+++ Texto do documento +++

Por que não Deus? Investigando as razões ocultas por trás da rejeição da Hipótese Deus pela academia – Parte 08

Na busca por estabelecer as bases teóricas da tese que se pretende sustentar nesta série, temos apresentado as teorias de três eminentes pensadores do século XX. Já analisamos Thomas Kuhn e Pierre Bourdieu, agora apresentaremos aspectos do pensamento de Herman Dooyeweerd um jusfilósofo holandês que tem sido publicado recentemente em nosso idioma.

 

Dooyeweerd argumenta que a cultura é fortemente condicionada por motivos básicos que não são de natureza intelectual, mas religiosa.

 

Neste caso, ele não designa ‘religião’ como sendo confissão religiosa, mas como o conjunto de pressupostos e crenças fundamentais subjacentes ao ato de refletir e que moldam a maneira como experimentamos, compreendemos e interagimos com o mundo. Bases axiomáticas que dirigem a maneira como enxergamos a natureza da realidade, do ser humano e do cosmos. Tais pressupostos e crenças não são explícitos ou conscientes, porém influenciam profundamente todas as nossas atividades reflexivas, incluindo a produção de conhecimento.

 

Dooyeweerd traz como seu próprio pressuposto a crença de que a religião está na raiz de toda a existência humana. Isso porque o ato de pensar implica em responder questões relacionadas ao próprio propósito do ato de pensar. Em outras palavras, para que se possa compreender qualquer coisa, antes devemos nos indagar sobre nossa origem, razão de existir e propósitos, questões que são tipicamente religiosas e se expressam em perguntas do tipo: de onde eu vim? Por que estou aqui? Para onde estou indo?

 

Ainda que tais indagações encontrem respostas imanentistas, como aquelas sugeridas pelas correntes de base materialista e naturalista, a explicação mantém necessariamente uma natureza religiosa, pois jamais se baseia em dados conclusivos e requerem inevitavelmente um salto de fé. As questões fundamentais também nos remetem necessariamente a “um ato criativo”. Por exemplo, para os criacionistas, tal ato resulta da decisão de um criador pessoal, enquanto para os naturalistas, a força criadora é a própria natureza.

 

Criação e fé não são aspectos exauríveis tão somente pela reflexão rigorosa ou pela atividade metódica típicas das práticas filosófica e científica, mas dizem respeito a axiomas, ou seja, a disposições religiosas. Daí Dooyeweerd recorrer à expressão ‘religião’ como base para o ato de pensar.

+++ Os dados +++

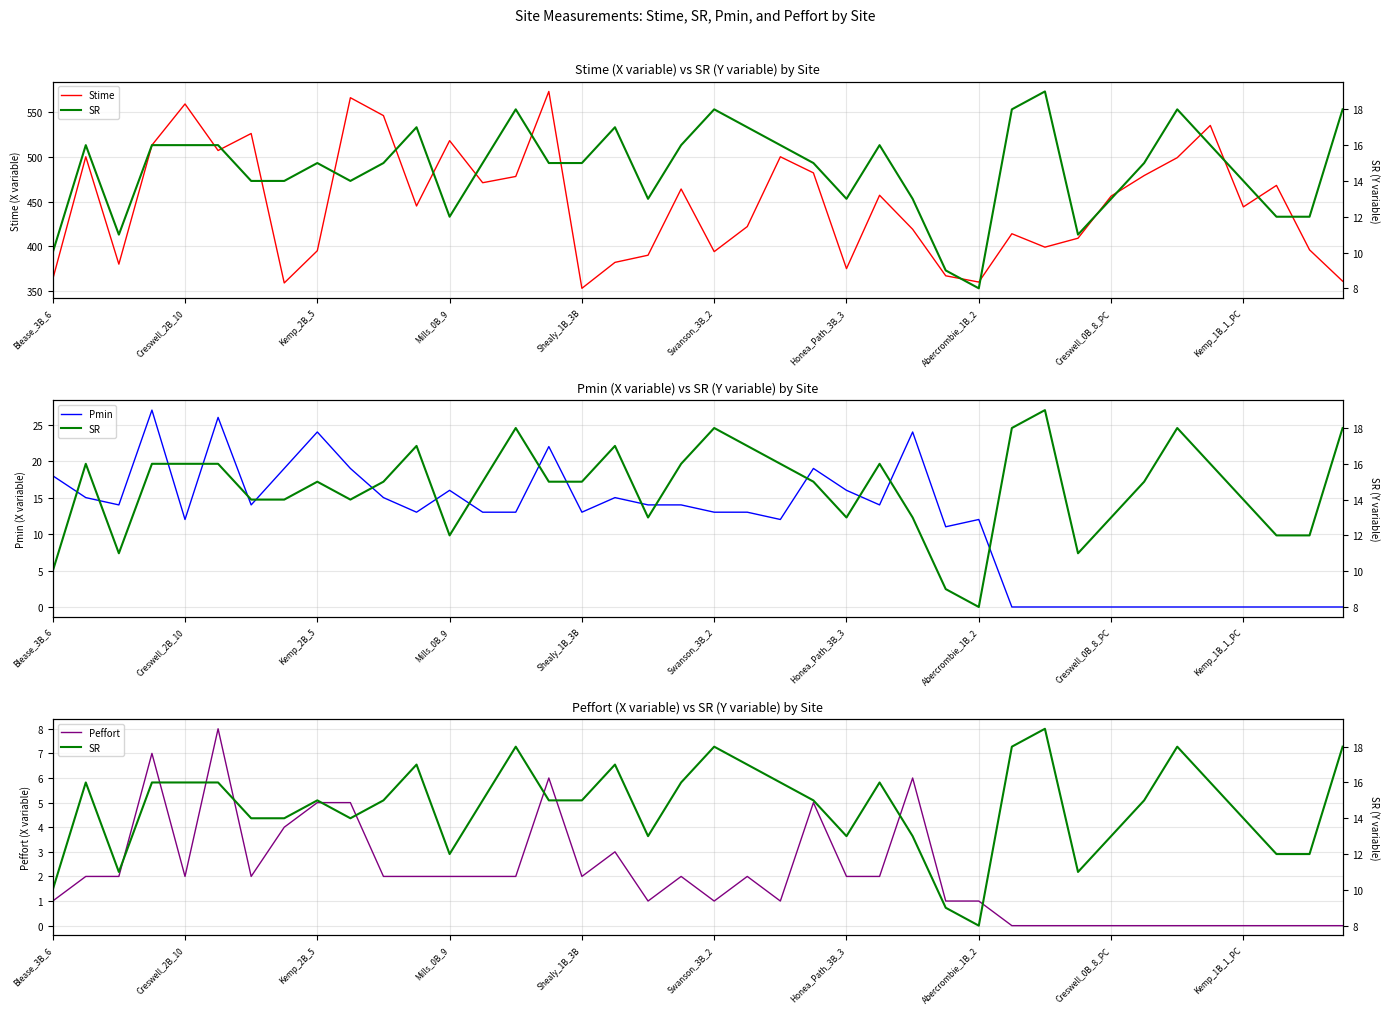

What are all the series names shown in the legend?

Stime, Pmin, Peffort, SR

+++

> [Lista de tarefas]
1. Transcreva do texto sobre Dooyeweerd o trecho que vai de "Por que não" até "intelectual, mas religiosa.".
2. Segundo o texto sobre Dooyeweerd, por que as respostas imanentistas às questões fundamentais conservam, ainda assim, uma natureza religiosa? Explique em uma a três frases.

> [Respostas escritas]
1.
Por que não Deus? Investigando as razões ocultas por trás da rejeição da Hipótese Deus pela academia – Parte 08

Na busca por estabelecer as bases teóricas da tese que se pretende sustentar nesta série, temos apresentado as teorias de três eminentes pensadores do século XX. Já analisamos Thomas Kuhn e Pierre Bourdieu, agora apresentaremos aspectos do pensamento de Herman Dooyeweerd um jusfilósofo holandês que tem sido publicado recentemente em nosso idioma.

 

Dooyeweerd argumenta que a cultura é fortemente condicionada por motivos básicos que não são de natureza intelectual, mas religiosa.

2. Porque tais explicações jamais se baseiam em dados conclusivos e requerem inevitavelmente um salto de fé. Por isso, mesmo as respostas sugeridas pelas correntes de base materialista e naturalista mantêm um caráter religioso.